An example of a package that fulfills a need might be a Puppy Package that includes a dog bed, puppy treats and food and water bowls in the room. Pet owners absolutely love this kind of treatment when they travel with their favorite furry friends and pet owners are loyal to hotels that welcome their pets. Another example might be an Amusement Park package that includes a "Fun in the Sun" kit that contains band aids, sunscreen, towelettes, bottled water and snacks. While an amusement park package does not necessarily stand out by itself, including some much-needed amenities for busy parents with kids will make get it noticed! Another good exercise when creating Value Add Packages is to see what competitors or similar hotels are doing and let the creative juices flow!

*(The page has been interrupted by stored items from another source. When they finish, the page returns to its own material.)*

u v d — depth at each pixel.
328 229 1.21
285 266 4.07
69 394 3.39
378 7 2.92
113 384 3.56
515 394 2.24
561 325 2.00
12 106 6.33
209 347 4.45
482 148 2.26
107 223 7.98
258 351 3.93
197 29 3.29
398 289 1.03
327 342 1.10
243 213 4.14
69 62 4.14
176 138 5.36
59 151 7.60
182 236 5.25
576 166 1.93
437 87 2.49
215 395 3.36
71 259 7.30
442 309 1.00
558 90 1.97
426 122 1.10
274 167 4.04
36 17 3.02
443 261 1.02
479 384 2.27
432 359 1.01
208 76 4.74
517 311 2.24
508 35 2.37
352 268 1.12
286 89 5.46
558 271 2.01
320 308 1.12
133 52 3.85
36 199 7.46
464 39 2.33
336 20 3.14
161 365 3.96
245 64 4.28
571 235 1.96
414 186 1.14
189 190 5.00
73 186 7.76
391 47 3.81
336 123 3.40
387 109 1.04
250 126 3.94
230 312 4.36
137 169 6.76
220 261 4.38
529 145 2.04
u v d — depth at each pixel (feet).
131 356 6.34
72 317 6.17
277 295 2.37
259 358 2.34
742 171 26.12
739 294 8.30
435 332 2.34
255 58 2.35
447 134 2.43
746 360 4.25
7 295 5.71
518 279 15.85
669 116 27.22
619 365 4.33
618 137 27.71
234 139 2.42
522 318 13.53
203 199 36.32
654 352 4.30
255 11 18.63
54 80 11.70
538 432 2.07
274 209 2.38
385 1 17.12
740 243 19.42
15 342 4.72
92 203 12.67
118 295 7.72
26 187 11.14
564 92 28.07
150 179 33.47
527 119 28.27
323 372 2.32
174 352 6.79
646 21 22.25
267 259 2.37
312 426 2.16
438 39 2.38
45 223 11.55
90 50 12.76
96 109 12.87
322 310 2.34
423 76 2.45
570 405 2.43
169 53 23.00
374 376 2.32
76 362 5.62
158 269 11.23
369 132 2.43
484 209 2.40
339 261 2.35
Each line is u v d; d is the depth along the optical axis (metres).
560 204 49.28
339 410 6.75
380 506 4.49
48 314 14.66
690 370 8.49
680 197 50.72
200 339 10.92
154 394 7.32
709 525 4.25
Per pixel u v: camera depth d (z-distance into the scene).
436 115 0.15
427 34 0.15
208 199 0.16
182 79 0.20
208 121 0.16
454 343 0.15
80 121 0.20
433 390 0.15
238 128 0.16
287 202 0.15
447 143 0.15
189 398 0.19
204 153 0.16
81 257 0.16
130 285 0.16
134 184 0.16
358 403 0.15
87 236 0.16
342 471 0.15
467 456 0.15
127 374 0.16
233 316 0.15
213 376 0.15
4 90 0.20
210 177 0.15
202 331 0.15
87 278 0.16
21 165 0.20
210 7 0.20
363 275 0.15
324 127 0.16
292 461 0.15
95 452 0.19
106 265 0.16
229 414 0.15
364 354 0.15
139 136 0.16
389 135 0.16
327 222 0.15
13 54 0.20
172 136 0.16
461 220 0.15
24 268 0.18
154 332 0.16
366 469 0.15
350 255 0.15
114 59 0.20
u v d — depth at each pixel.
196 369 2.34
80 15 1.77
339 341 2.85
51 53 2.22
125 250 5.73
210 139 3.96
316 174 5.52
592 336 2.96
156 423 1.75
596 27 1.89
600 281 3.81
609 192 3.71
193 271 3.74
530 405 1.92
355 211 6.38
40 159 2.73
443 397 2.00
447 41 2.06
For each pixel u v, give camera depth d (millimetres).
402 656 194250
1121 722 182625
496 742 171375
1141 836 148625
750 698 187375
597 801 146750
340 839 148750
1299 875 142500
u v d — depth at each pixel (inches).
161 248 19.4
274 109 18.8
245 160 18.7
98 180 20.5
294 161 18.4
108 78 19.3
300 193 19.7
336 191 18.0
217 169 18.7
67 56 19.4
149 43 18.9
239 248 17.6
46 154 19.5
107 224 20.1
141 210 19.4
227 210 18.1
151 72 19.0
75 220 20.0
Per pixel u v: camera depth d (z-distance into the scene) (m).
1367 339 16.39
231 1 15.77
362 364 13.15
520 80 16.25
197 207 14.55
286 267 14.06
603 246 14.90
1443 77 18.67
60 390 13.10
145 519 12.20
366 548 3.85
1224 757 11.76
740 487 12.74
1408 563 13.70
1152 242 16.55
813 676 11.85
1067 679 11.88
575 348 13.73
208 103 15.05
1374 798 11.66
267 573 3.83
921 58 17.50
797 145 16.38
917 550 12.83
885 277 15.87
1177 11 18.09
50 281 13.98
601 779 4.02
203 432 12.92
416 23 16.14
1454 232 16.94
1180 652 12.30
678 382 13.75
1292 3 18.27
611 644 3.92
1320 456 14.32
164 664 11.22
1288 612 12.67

Another element to incorporate in packages are the perks that cost the hotel very little or nothing yet have value to the consumer. For example, an early or late checkout costs the hotel nothing, but has value to the customer. If the hotel is already offering a local shuttle service then offering a ride to a local attraction has very little cost associated with it and is a huge draw for the customer. In house movies, mini bar or WIFI are other in-house perks than can be applied.

Bonus Reward points are another great tool when adding value to a package because the points have a higher perceived value than what they actually cost the hotel. This allows us to stretch our profit margin within a point package. Again, use rational pricing and price packages over the Bar rate, otherwise customers will only book the package instead of booking Bar.

To assure their success packages should be promoted on hotel vanity websites, on special offer pages, landing pages or package tabs on the brand.com or in email blasts to get the word out. When partnering with a local attraction that attraction can also be enlisted to assist with package promotion. Can the package be added to the attraction's website? Does the attraction have a customer list that they market to and can they include our package in their next eblast or mailer?

Local Convention and Business Bureaus and Chambers of Commerce are another great way to get the word out. Many of these organizations do monthly or quarterly mailers to their members or have Package or Offers tabs on their websites. Three to six months is a good time frame to give a package to work and then review production. If a package does not sell as expected the elements of the package might need to be reworked or more elements might need to be added or it might be time to come up with something new.

In conclusion driving revenue and increasing profit does not necessarily mean deep discounting rates or even discounting at all. Guests are not necessarily looking for the lowest room rate. They are looking for value and convenience in booking and Value Add Packaging checks off both of these boxes! It's a win-win for both the customer and hotel with more money going straight to the bottom line for the hotel.